**Data excerpts**

-*-

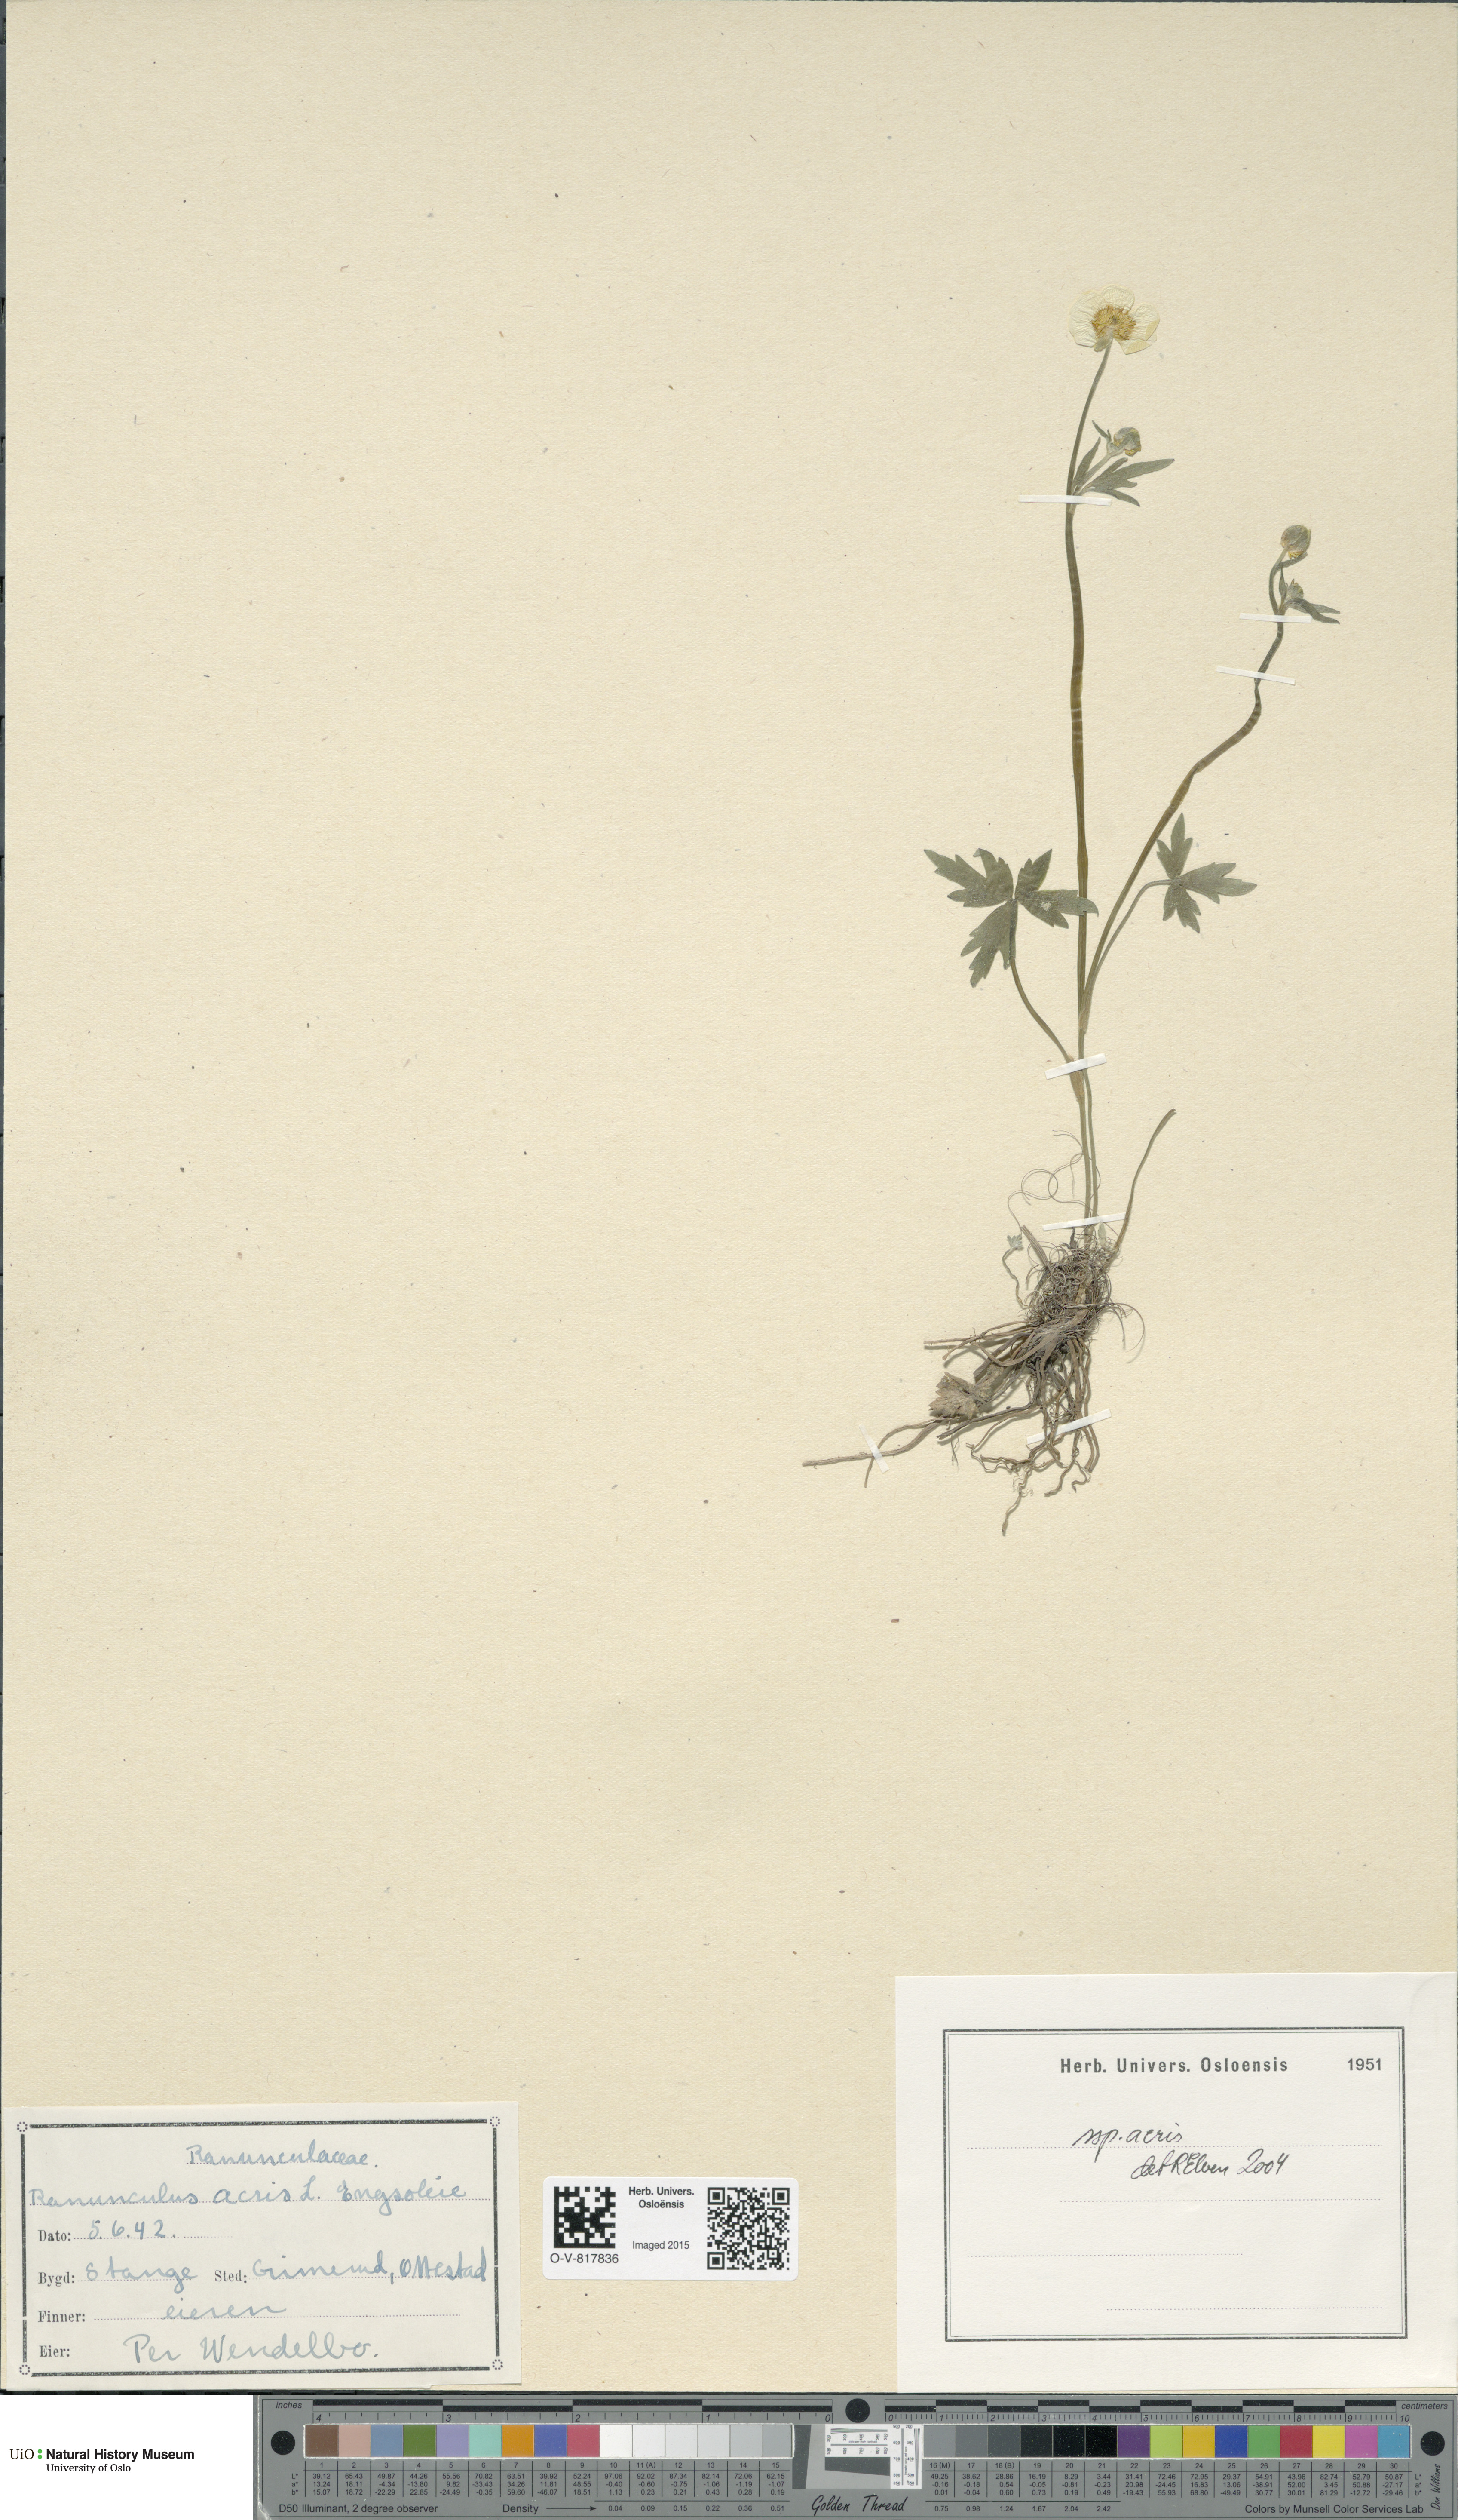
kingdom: Plantae
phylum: Tracheophyta
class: Magnoliopsida
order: Ranunculales
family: Ranunculaceae
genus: Ranunculus
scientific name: Ranunculus acris
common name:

-*-

**Exercise description**
Copy the rows above, swapping "scientific name" for "binomial name" and keeping everything else the same. Leave out the pictures.

**Result of the exercise**
kingdom: Plantae
phylum: Tracheophyta
class: Magnoliopsida
order: Ranunculales
family: Ranunculaceae
genus: Ranunculus
binomial name: Ranunculus acris
common name:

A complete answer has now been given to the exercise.